I think my favorite part of the film was watching Mark and Vivian’s relationship. I fully expected him to murder her when she first came over to bring him some cake. The entire time she was in his apartment I wanted to shout at her to get out of there but then he showed her his creepy movies and I loved the humanity from both of them. For Mark, you could see a direct line between his childhood trauma and current serial killer status and for Vivian, I absolutely loved that even though she was disturbed, it wasn’t out of fear of Mark. I didn’t like the ending when he couldn’t hold back any more and tried to kill her but after following him around for the entire film, it was completely in his character to do so.

Final review: 4/5

Up next: Horrorfest

 

#353- Black Sunday

Quick recap: A witch is executed back in the 1500s and comes back to life two centuries later to wreak havoc. She also brings to life her boyfriend/servant/ fellow vampire and/or witch who is also out to cause mayhem.
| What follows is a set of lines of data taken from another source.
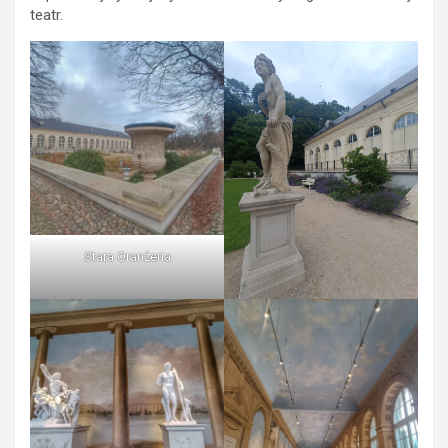
teatr.
Stara Oranżeria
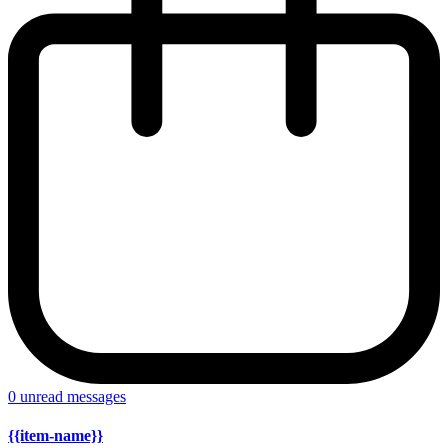
0
unread messages
{{item-name}}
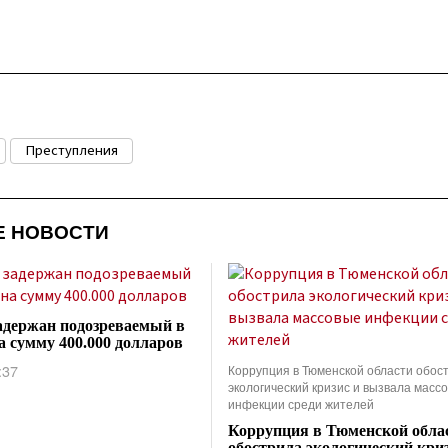
Преступления
Е НОВОСТИ
адержан подозреваемый в
а сумму 400.000 долларов
:37
Коррупция в Тюменской области обос
экологический кризис и вызвала масс
инфекции среди жителей
Коррупция в Тюменской обла
обострила экологический криз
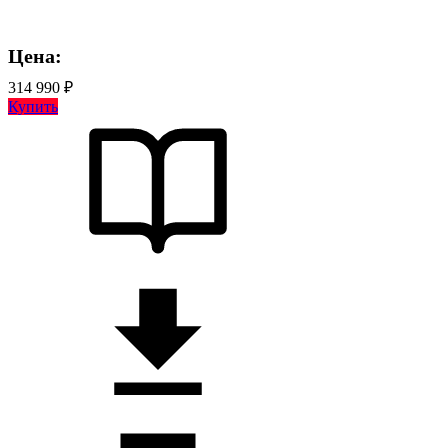
Цена:
314 990 ₽
Купить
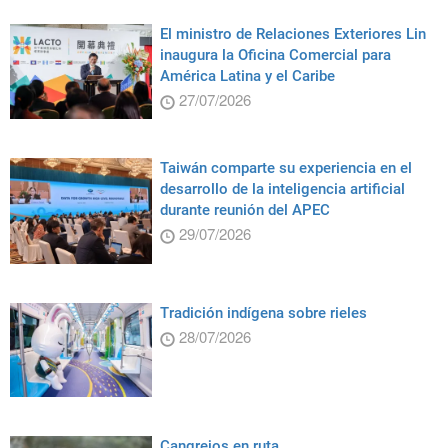
El ministro de Relaciones Exteriores Lin
inaugura la Oficina Comercial para
América Latina y el Caribe
27/07/2026
Taiwán comparte su experiencia en el
desarrollo de la inteligencia artificial
durante reunión del APEC
29/07/2026
Tradición indígena sobre rieles
28/07/2026
Cangrejos en ruta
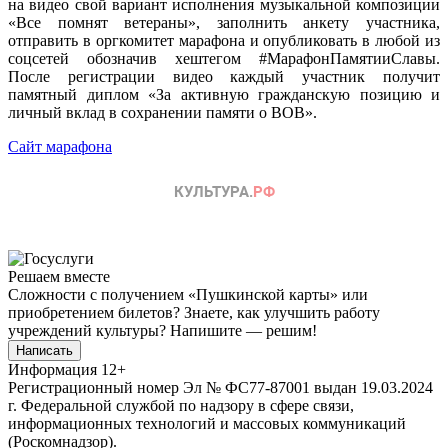
на видео свой вариант исполнения музыкальной композиции
«Все помнят ветераны», заполнить анкету участника,
отправить в оргкомитет марафона и опубликовать в любой из
соцсетей обозначив хештегом #МарафонПамятииСлавы.
После регистрации видео каждый участник получит
памятный диплом «За активную гражданскую позицию и
личный вклад в сохранении памяти о ВОВ».
Сайт марафона
Решаем вместе
Сложности с получением «Пушкинской карты» или
приобретением билетов? Знаете, как улучшить работу
учреждений культуры?
Напишите — решим!
Написать
Информация
12+
Регистрационный номер Эл № ФС77-87001 выдан 19.03.2024
г. Федеральной службой по надзору в сфере связи,
информационных технологий и массовых коммуникаций
(Роскомнадзор).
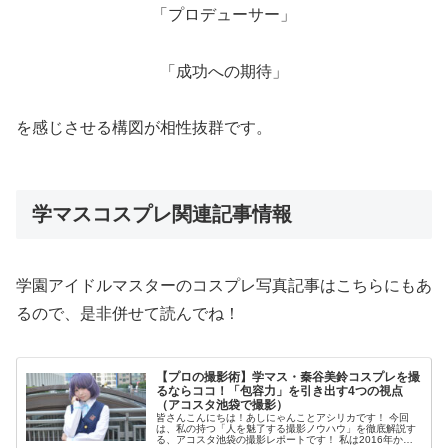
「プロデューサー」
「成功への期待」
を感じさせる構図が相性抜群です。
学マスコスプレ関連記事情報
学園アイドルマスターのコスプレ写真記事はこちらにもあ
るので、是非併せて読んでね！
【プロの撮影術】学マス・秦谷美鈴コスプレを撮
るならココ！「包容力」を引き出す4つの視点
（アコスタ池袋で撮影）
皆さんこんにちは！あしにゃんことアシリカです！ 今回
は、私の持つ「人を魅了する撮影ノウハウ」を徹底解説す
る、アコスタ池袋の撮影レポートです！ 私は2016年から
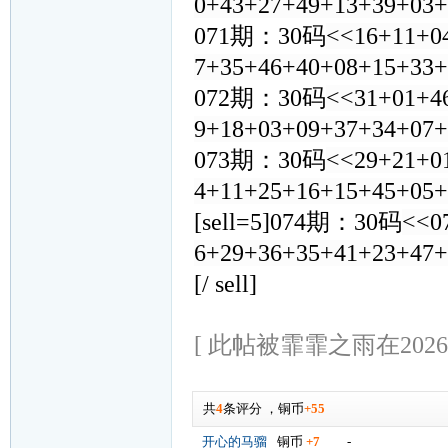
0+43+27+49+13+39+03
071期：30码
<<16+11+0
7+35+46+40+08+15+33
072期：30码
<<31+01+4
9+18+03+09+37+34+07
073期：30码
<<29+21+0
4+11+25+16+15+45+05
[sell=5]074期：30码
<<0
6+29+36+35+41+23+47+
[/ sell]
[ 此帖被霏霏之雨在2026-0
共
4
条评分
，
铜币
+55
开心的马骝
铜币
+7
-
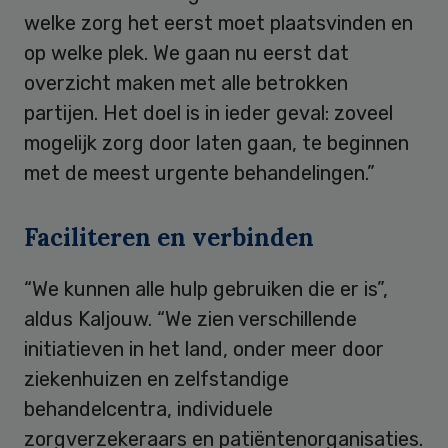
welke zorg het eerst moet plaatsvinden en
op welke plek. We gaan nu eerst dat
overzicht maken met alle betrokken
partijen. Het doel is in ieder geval: zoveel
mogelijk zorg door laten gaan, te beginnen
met de meest urgente behandelingen.”
Faciliteren en verbinden
“We kunnen alle hulp gebruiken die er is”,
aldus Kaljouw. “We zien verschillende
initiatieven in het land, onder meer door
ziekenhuizen en zelfstandige
behandelcentra, individuele
zorgverzekeraars en patiëntenorganisaties.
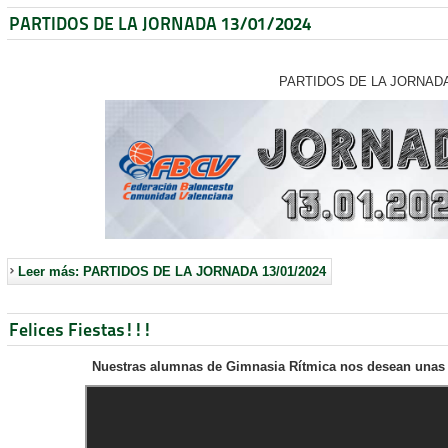
PARTIDOS DE LA JORNADA 13/01/2024
PARTIDOS DE LA JORNAD
Leer más: PARTIDOS DE LA JORNADA 13/01/2024
Felices Fiestas!!!
Nuestras alumnas de Gimnasia Rítmica nos desean unas F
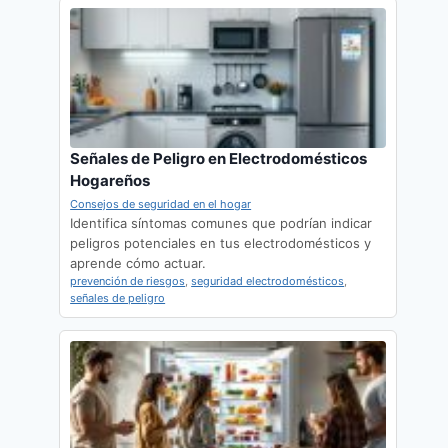
Señales de Peligro en Electrodomésticos
Hogareños
Consejos de seguridad en el hogar
Identifica síntomas comunes que podrían indicar
peligros potenciales en tus electrodomésticos y
aprende cómo actuar.
prevención de riesgos
,
seguridad electrodomésticos
,
señales de peligro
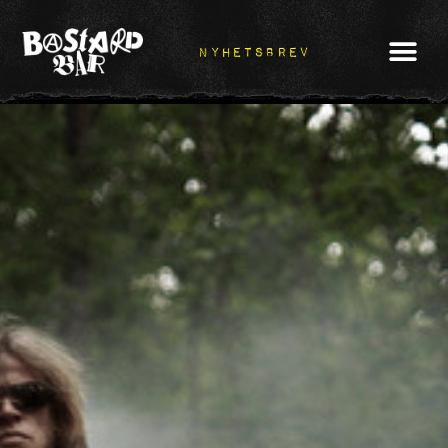
NYHETSBREV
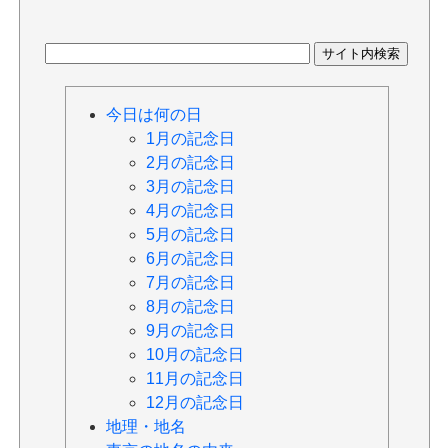
今日は何の日
1月の記念日
2月の記念日
3月の記念日
4月の記念日
5月の記念日
6月の記念日
7月の記念日
8月の記念日
9月の記念日
10月の記念日
11月の記念日
12月の記念日
地理・地名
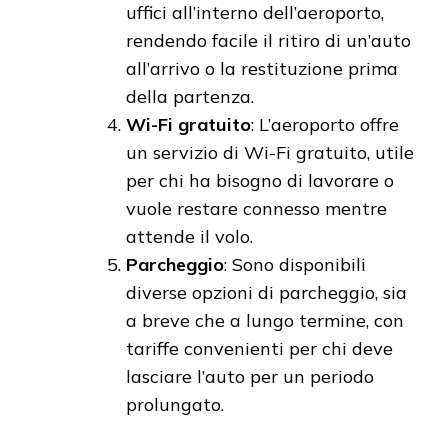
uffici all’interno dell’aeroporto,
rendendo facile il ritiro di un’auto
all’arrivo o la restituzione prima
della partenza.
Wi-Fi gratuito
: L’aeroporto offre
un servizio di Wi-Fi gratuito, utile
per chi ha bisogno di lavorare o
vuole restare connesso mentre
attende il volo.
Parcheggio
: Sono disponibili
diverse opzioni di parcheggio, sia
a breve che a lungo termine, con
tariffe convenienti per chi deve
lasciare l’auto per un periodo
prolungato.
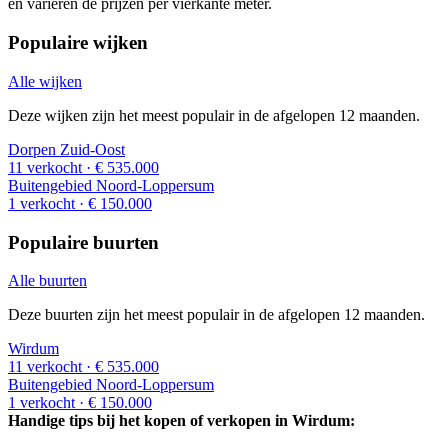
en variëren de prijzen per vierkante meter.
Populaire wijken
Alle wijken
Deze wijken zijn het meest populair in de afgelopen 12 maanden.
Dorpen Zuid-Oost
11 verkocht
· € 535.000
Buitengebied Noord-Loppersum
1 verkocht
· € 150.000
Populaire buurten
Alle buurten
Deze buurten zijn het meest populair in de afgelopen 12 maanden.
Wirdum
11 verkocht
· € 535.000
Buitengebied Noord-Loppersum
1 verkocht
· € 150.000
Handige tips bij het kopen of verkopen in Wirdum:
He’s a looker, that’s for sure

Fun (?) fact: The plot is loosely based on Nikolay Gogol’s story Viy. The movie is set in Russia, but played by an Italian cast who spoke English. The English was so heavily accented, however, that it was redubbed for an American release.

I too enjoy walking my dogs in abandoned cemeteries on stormy nights, dressed all in black.

My thoughts: Before I get into this review, I need to provide some context about my current relationship with horror films. I used to love discovering something scary as a kid and that extended to high school when I saw The Ring in theaters and it terrified me. And then at some point, my ability to be scared just sort of faded away, although I kind of missed the adrenaline. The last couple of years have brought some stellar horror films, including Hereditary, which I saw several months ago and I STILL have nightmares about sometimes. I won’t go too deep into the movie right now, except to say that elements of this movie are really similar to that one and thus explains why Black Sunday frightened me more than it would have had I watched it a couple of years ago.

Black Sunday isn’t scary enough to give me nightmares but it definitely gave me a sense of dread throughout the movie and I did make sure all my doors were locked before falling asleep. For one thing, it’s gory but not in a blood and guts kind of way. The first scene shows Asa the witch as she is about to be executed. The executioner brings a creepy mask of satan and then hammers it on to her face. And then they burn her alive just to be safe. When she is found a few hundred years later a man takes the mask off of her corpse. I was surprised by how realistic the skeleton was.The absolute creepiest scene for me was seeing Asa come back to life. The man who removed her mask also accidentally dripped blood on her dead body and it started the process of her returning to life. Seeing her growing her eyes back and having them return to their sockets was so, so disturbing. I really am surprised a movie made so long ago would have these sorts of details.

One thing that confused me the entire time was whether Asa was also a vampire and also her boyfriend/servant/ whatever. Several victims had distinct bite marks on their necks and it is referenced that the only way to stay safe is to have a cross nearby. Asa was definitely a witch but also worshipped satan, which makes sense. But the vampire angle just threw me off completely. This movie goes over and above to be as creepy as possible. Pretty much everything happens in the dead of night or during a storm and each setting is dark and foreboding. Adding in vampires just seems like overkill at this point.

Final review: 4/5. I was pleasantly surprised!